EvaluatorVLM: The Visual Judge
Once AnalyzerVLM proposes candidate models, EvaluatorVLM steps in to assess them. Unlike traditional methods that rely solely on numerical metrics, EvaluatorVLM evaluates models both quantitatively and perceptually. It uses a novel approach called the Visual Information Criterion (VIC), which incorporates how humans perceive a model’s fit and generalizability. By looking at visualizations of model predictions against the actual data, EvaluatorVLM scores models based on two key aspects:
- Visual Fitness: How well the model’s predictions visually match the data’s trends and details. It also considers the uncertainty of the predictions, penalizing models with overly large or suddenly expanding confidence regions.
- Visual Generalizability: Whether the model’s predictions maintain their structural consistency in extrapolated regions beyond the training data. This helps identify models that generalize well to unseen data, rather than just overfitting to the training set.
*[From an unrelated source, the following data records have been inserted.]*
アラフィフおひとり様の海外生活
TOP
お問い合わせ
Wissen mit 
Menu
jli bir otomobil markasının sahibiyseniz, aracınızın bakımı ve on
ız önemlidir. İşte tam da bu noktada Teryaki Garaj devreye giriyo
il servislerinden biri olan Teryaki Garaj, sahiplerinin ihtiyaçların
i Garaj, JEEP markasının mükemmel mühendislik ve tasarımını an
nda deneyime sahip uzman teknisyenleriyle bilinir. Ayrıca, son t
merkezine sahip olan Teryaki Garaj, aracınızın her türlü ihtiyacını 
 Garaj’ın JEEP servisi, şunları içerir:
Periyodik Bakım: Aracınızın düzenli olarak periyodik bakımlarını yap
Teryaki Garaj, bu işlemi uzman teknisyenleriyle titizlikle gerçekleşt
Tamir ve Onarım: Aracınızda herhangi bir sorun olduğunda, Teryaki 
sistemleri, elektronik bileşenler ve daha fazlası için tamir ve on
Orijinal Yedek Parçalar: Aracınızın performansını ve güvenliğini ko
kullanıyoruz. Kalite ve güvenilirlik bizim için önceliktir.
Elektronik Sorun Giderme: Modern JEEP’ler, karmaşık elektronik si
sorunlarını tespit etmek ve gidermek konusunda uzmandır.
By combining these visual scores with traditional metrics, VIC helps select models that are not only accurate but also intuitively plausible and robust.
Also Read:
- AI Agents Transform Data Analysis: A Comprehensive Overview
- SciExplorer: An AI Agent for Autonomous Discovery in Physics
Why This Approach Matters
The research demonstrates that this multi-modal and multi-step pipeline effectively discovers models that capture fine details and ensure strong generalizability. Experiments show that it consistently achieves lower prediction errors compared to several existing methods, including traditional forecasting techniques and other AI-based model discovery approaches. The ablation studies further highlight that both the multi-modality (using both visual and text information) and the multi-step reasoning are crucial for the pipeline’s success.
The pipeline’s ability to interpret visual plots and dynamically adapt its analysis, much like a human expert, makes it a powerful tool. It can even be applied to other areas like symbolic regression, where it helps discover underlying mathematical functions that best describe data.
In essence, this work represents a significant step towards creating more intelligent and autonomous AI systems for scientific discovery, making the complex process of model discovery more efficient, accurate, and interpretable.